Elle fait sa dernière année d’études à l’École supérieure des techniques aéronautiques et de construction automobile (Estaca) à Laval plus Paris avant de s’envoler vers Bruxelles en vue de plancher sur des calculs de structure pour Ariane 6. Double challenge pour cette Barcelonaise qui suit les cours (techniques) uniquement en Français. « Je me suis dit que cela allait être difficile. J’ai appris au fur et à mesure car j’étais tout le temps avec les gens de ma promo et j’étais comme un enfant qui écoutait tout. »

Diplôme en poche, il faut peu de temps à la jeune femme pour obtenir un poste en tant que 3e ingénieure dans le bureau d’études du constructeur d’avions légers, Issoire Aviation. « C’était un gros challenge mais un job de rêve. J’ai touché à tout. J’ai eu deux gros projets, pendant ma courte période passée avec eux, dont un en tant que chef d’innovation avec le groupe Safran, puis un projet d’innovation pour Airbus Hélicoptère (qui a reçu un prix en 2019). J’ai été jetée dans le bain mais c’était incroyable ! » sourit-elle.

Un an et demi après, elle a une épiphanie, selon ses propres mots. « Je devais améliorer un process de fabrication, mais je n’avais pas d’expérience. Je travaillais avec l’équipe de la production qui était complément démotivée. J’ai fini par trouver une manière de la challenger, pour que les collaborateurs s’intègrent vraiment dans le projet et une manière aussi de les traiter d’égal à égal. L’équipe a commencé à faire avancer le projet et a été autonome. Dans le monde de l’aéronautique, et notamment du côté de la production, on donne rarement aux équipes la possibilité de s’exprimer… », pointe-t-elle.
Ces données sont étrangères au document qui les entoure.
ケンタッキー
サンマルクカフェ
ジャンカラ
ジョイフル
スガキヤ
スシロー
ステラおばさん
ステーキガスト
Ce qui déclenche chez l’ingénieure un déclic : créer du travail et impulser cette motivation. Elle n’a que 25 ans. « Pour cette PME, j’entendais parler de gros budgets et je trouvais ça fou car si ça tournait mal, cela mettait en danger la société. J’ai voulu joindre les deux : apporter une solution avec de la valeur ajoutée et trouver un moyen d’investir sans se mettre trop en danger ».

Et pourquoi attendre pour entreprendre ? Ilumo Robotics est née. Pendant la période du premier confinement, la start-up intègre un incubateur américain. « Il nous a proposé d’investir et de nous former, le tout à distance. Ce que j’ai apprécié, c’est un tutoriel pas à pas, à suivre à la lettre, et ça fonctionne ! Nous ne sommes pas si pratiques en Europe et c’est un détail qui fait toute la différence. Le mentoring est aussi très fortement développé. Il est important de se poser la question : qu’est ce que je ne sais pas, à laquelle il est difficile de répondre mais sans elle, on n’avance pas. »
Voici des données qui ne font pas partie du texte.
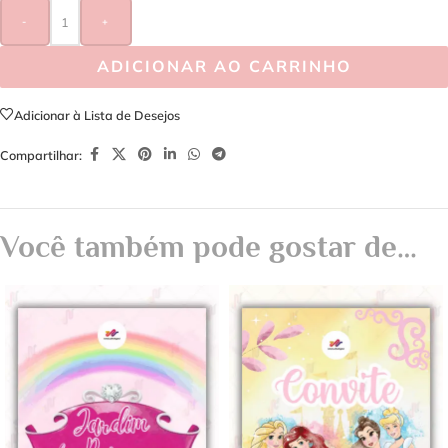
-
+
ADICIONAR AO CARRINHO
Adicionar à Lista de Desejos
Compartilhar:
Você também pode gostar de…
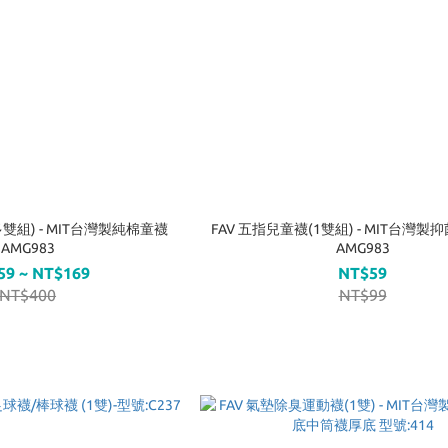
多雙組) - MIT台灣製純棉童襪
FAV 五指兒童襪(1雙組) - MIT台灣
AMG983
AMG983
59 ~ NT$169
NT$59
NT$400
NT$99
Le mentoring, c’est aussi une pièce du puzzle entrepreneurial qu’elle souhaite apporter aux autres, au sein de la French Tech Toulouse, après avoir elle-même été suivie de près par la communauté du coq rouge. « Si ma société en est là, c’est grâce à certaines de ses initiatives. C’est important pour moi de m’investir et de soutenir cette association pour faire avancer les start-up françaises. » Deux missions lui tiennent particulièrement à coeur.
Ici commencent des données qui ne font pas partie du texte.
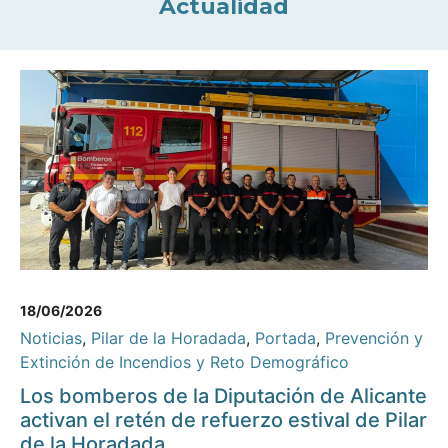
Actualidad
18/06/2026
Noticias
,
Pilar de la Horadada
,
Portada
,
Prevención y
Extinción de Incendios y Reto Demográfico
Los bomberos de la Diputación de Alicante
activan el retén de refuerzo estival de Pilar
de la Horadada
« Actuellement deux représentants soutiennent la deeptech mais je veux aussi faire bouger les lignes. Beaucoup définissent la deeptech comme une start-up en lien uniquement avec des laboratoires mais il existe d’autres profils qui font aussi de la R & D. La deeptech rencontre une problématique qui concerne le transfert scientifique et de fait, celle de trouver des investisseurs. La licence de transfert d’un laboratoire coûte cher. Un gros pourcentage est pris sur la start-up, ce qui empêche d’autres investisseurs de se positionner. L’objectif est donc de trouver des raccourcis pour faire autrement mais aujourd’hui cela reste un sujet sensible. Il faut que ça change si la France veut devenir une référence de ce côté. Autre objectif crucial : les jeunes pousses, comme la mienne, qui ont été confrontées aux problématiques d’amorçage doivent faire entendre leur voix, car les choses ont beaucoup évolué depuis quelques années. »

De l’ambition, cette sportive n’en manque pas. « J’ai un autre souhait : celui d’encourager les femmes à devenir ingénieure et entrepreneuse, et trouver un équilibre entre le pro et le perso, ce qui n’est pas incompatible. Pendant mes études en Espagne, on était dix filles sur 100 et en France, trois sur 100. C’est trop peu… Il est temps que ça évolue ! », conclut-elle.